I actually LOVE the first scene of Sweet Bird--I think it has some of my fave Williams writing, and I like all that stuff (that some don't) where it goes into Chance's very stylized monologue, etc. *But*, I will admit it's a slow, and fairly long, scene to open with--and it does point out a criticism many have with the play, that it seems like two plays stitched together. I actually *like* that aspect, but I do understand the criticism. I think Williams must have done it partly on purpose--although the play did spring from two different short story ideas of Williams (which isn't unusual--Cat on a Hot Tin Roof, and several of his others came from two different ideas joined together, as well).

Play Esq. that makes sense, and I didn't think of the thematic point you make.
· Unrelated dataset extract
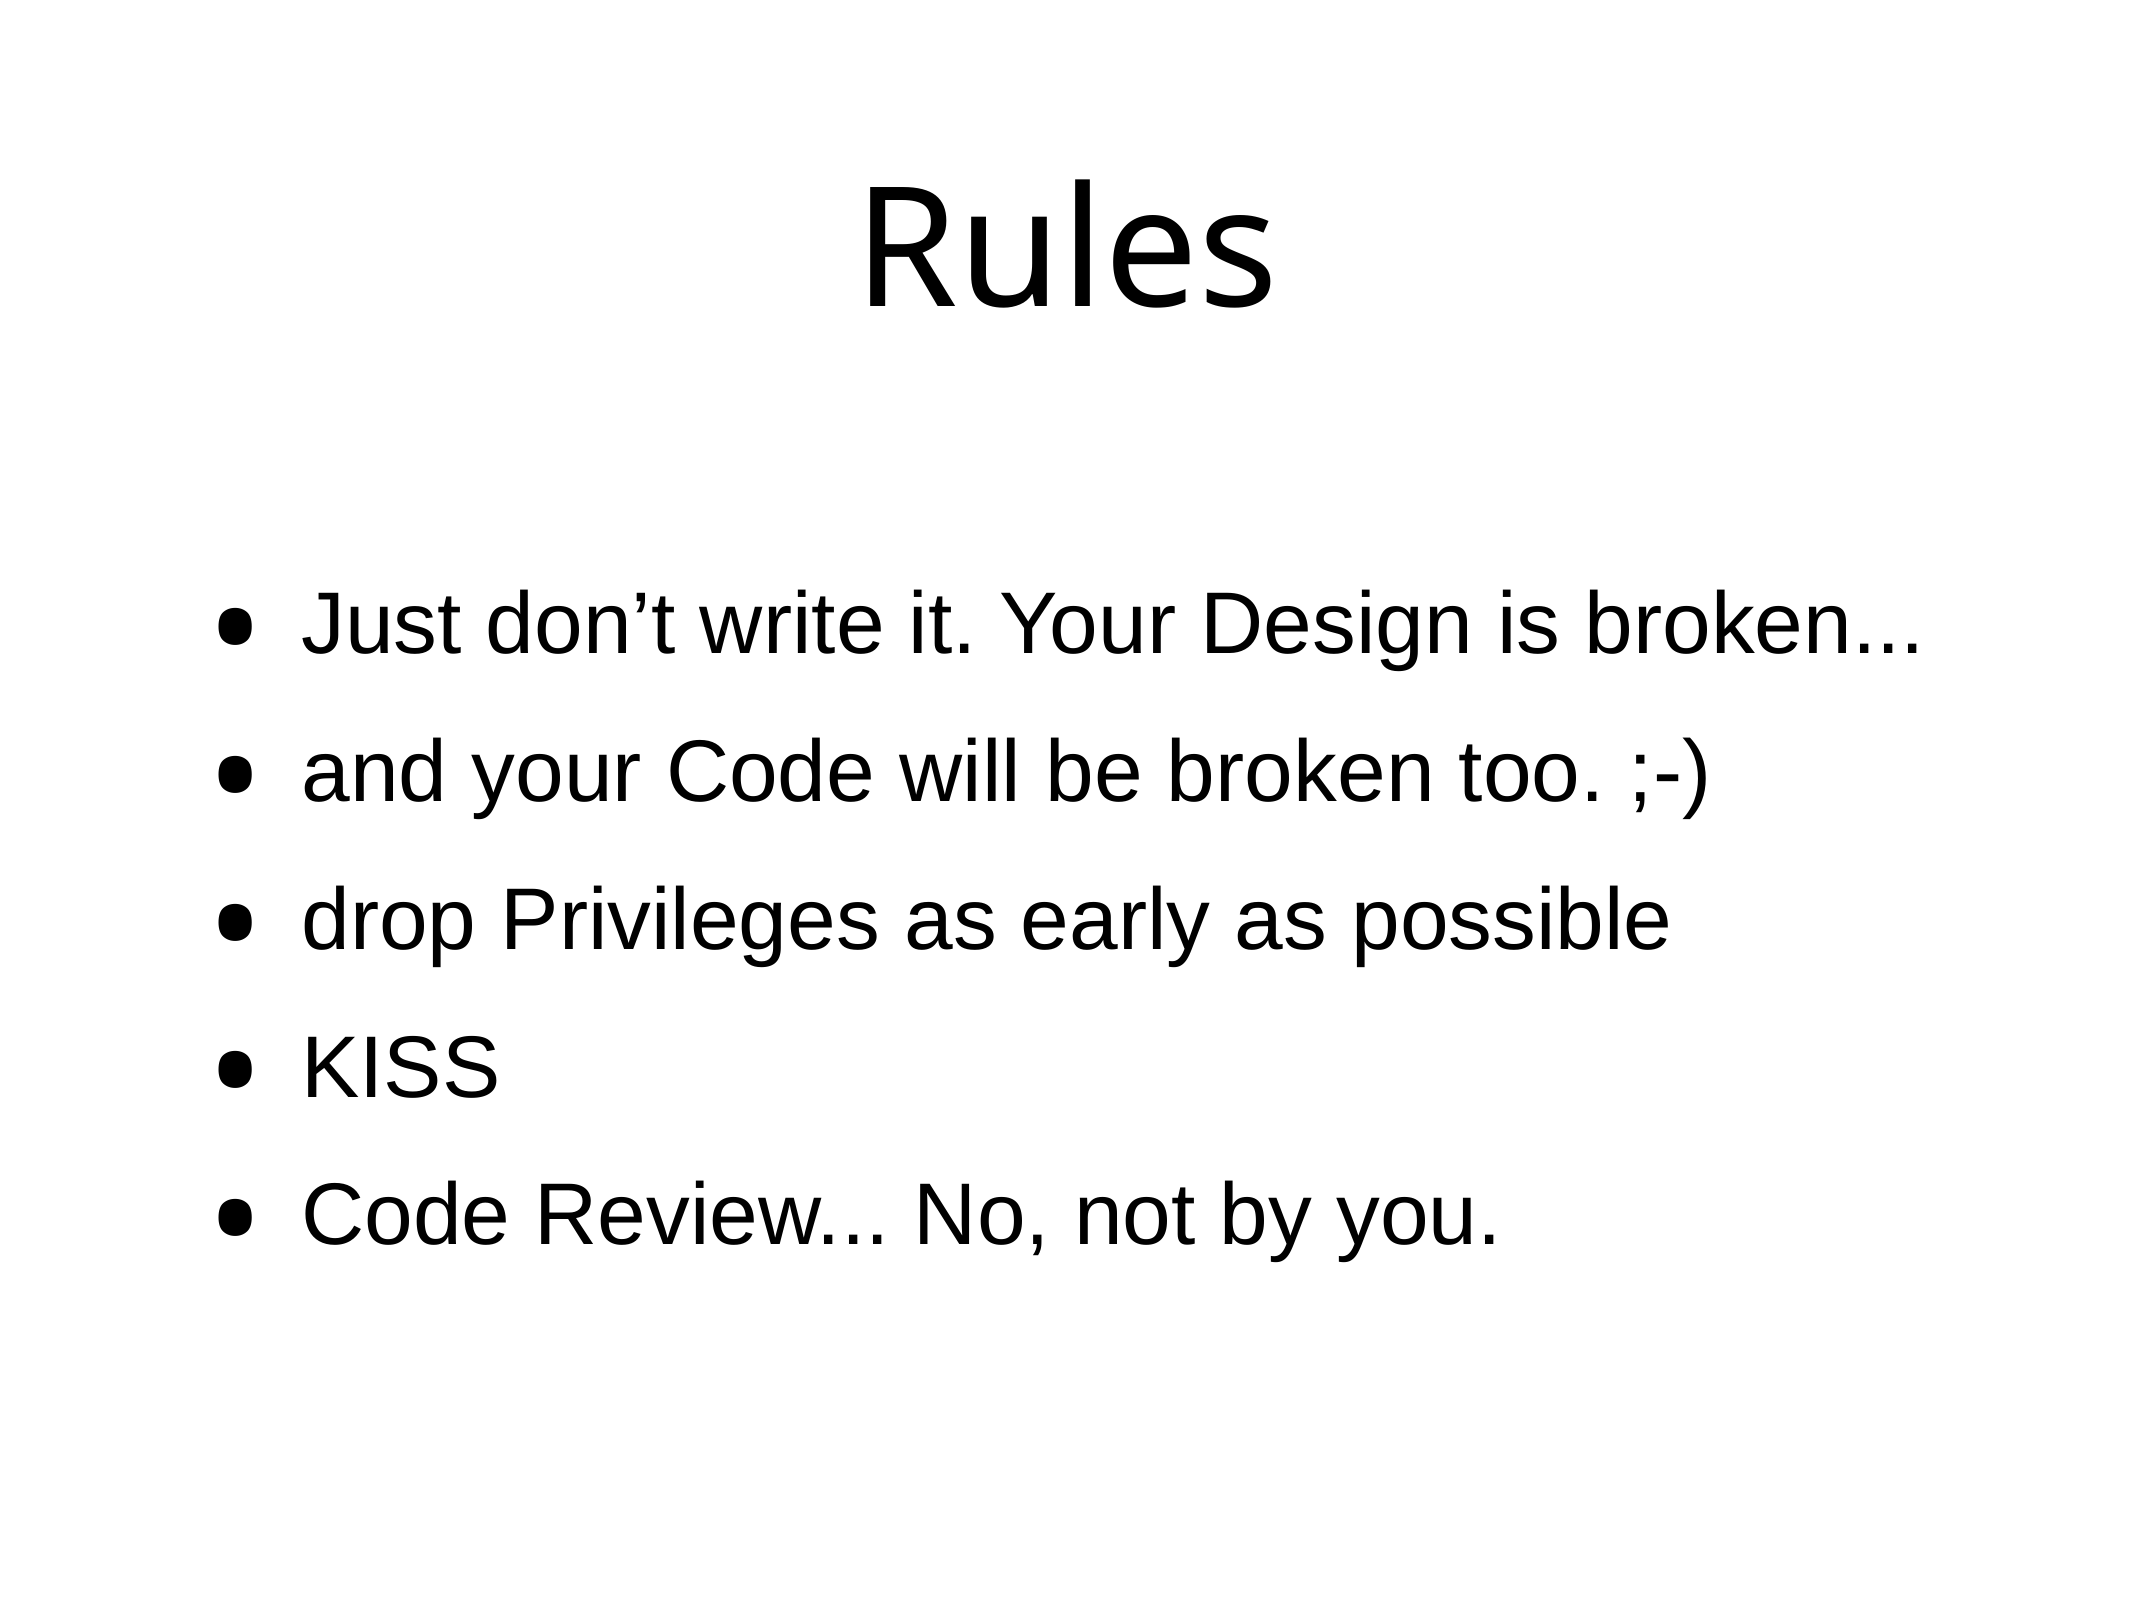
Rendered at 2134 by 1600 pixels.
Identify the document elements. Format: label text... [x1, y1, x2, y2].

Certainly, it does seem like Cromer wouldn't have done it that way, if he didn't think it worked--whether it was instigated by a scene change, or not.

Fall Chicago Theater (Sweet Bird, Sunday in the Park, Good People, etc,)
Posted by Play Esq. 2012-10-30 12:58:12


Totally forgot that Streisand and Brolin were in the audience at the performance I went to...no wonder Lane returned to the show when she did: step-mother-in-law was coming!